We are given a concave mirror.

Here,
Object size, h = + 4.0 cm
Object distance, u = -25.0 cm
Focal length, f = - 15.0 cm
Image distance, v = ?
Image size, h' = ? 

Now, using the mirror formula,  

                    $\frac{1}{\mathrm{u}}+\frac{1}{\mathrm{v}} = \frac{1}{\mathrm{f}}$

$\therefore$                $$\begin{gathered} \frac{1}{\mathrm{v}} = \frac{1}{\mathrm{f}}-\frac{1}{\mathrm{u}} \\ = \frac{1}{-15}-\frac{1}{-25} \\ =-\frac{1}{15}+\frac{1}{25} \end{gathered}$$ 

                   $$\begin{gathered} \frac{1}{\mathrm{v}} = \frac{-5+3}{75} \\ = \frac{-2}{75} \\ \mathrm{v} = -37.5 \mathrm{cm} \end{gathered}$$

The screen should be placed at a distance of 37.5 cm on the object side of the mirror, to obtain a sharp image of the object. 
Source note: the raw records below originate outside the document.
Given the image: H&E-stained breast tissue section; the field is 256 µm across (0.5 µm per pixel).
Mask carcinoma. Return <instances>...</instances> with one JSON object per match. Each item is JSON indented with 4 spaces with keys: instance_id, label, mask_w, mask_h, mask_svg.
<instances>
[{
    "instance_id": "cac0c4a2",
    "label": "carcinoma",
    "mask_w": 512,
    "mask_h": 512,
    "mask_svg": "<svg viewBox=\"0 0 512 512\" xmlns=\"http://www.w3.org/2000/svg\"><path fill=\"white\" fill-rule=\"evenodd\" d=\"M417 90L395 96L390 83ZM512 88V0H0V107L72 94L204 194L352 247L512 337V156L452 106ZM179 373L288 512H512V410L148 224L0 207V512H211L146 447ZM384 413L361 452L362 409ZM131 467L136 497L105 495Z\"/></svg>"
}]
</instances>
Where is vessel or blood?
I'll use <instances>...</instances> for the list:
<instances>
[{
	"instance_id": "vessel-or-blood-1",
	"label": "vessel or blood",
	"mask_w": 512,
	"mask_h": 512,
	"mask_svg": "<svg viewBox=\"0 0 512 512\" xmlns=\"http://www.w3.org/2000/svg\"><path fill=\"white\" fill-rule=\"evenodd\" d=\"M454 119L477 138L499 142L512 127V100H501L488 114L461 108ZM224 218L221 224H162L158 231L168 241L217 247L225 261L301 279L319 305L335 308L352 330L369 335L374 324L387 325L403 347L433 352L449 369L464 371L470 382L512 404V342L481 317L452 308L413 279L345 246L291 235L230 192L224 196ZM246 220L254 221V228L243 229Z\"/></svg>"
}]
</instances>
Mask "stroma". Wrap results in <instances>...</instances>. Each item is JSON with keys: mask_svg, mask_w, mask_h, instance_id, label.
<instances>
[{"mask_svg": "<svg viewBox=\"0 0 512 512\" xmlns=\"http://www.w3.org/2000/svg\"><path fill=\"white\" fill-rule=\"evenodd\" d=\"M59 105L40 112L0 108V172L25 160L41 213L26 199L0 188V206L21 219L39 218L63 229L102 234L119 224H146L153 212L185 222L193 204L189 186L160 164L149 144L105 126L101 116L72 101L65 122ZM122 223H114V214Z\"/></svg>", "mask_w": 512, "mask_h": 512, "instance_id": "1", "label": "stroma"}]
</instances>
Magnification, $\mathrm{m} = \frac{\mathrm{h}\text{'}}{\mathrm{h}} = -\frac{\mathrm{v}}{\mathrm{u}}$ 

Image size,
                   $$\begin{gathered} \mathrm{h}\text{'} = -\frac{\mathrm{vh}}{\mathrm{u}} \\ = -\frac{(-37.5 \mathrm{cm}) (+4.0 \mathrm{cm})}{(-25 \mathrm{cm})} \\ = -6.0 \mathrm{cm}. \end{gathered}$$ 

The image formed is real, inverted (because h' is negative) and enlarged in size.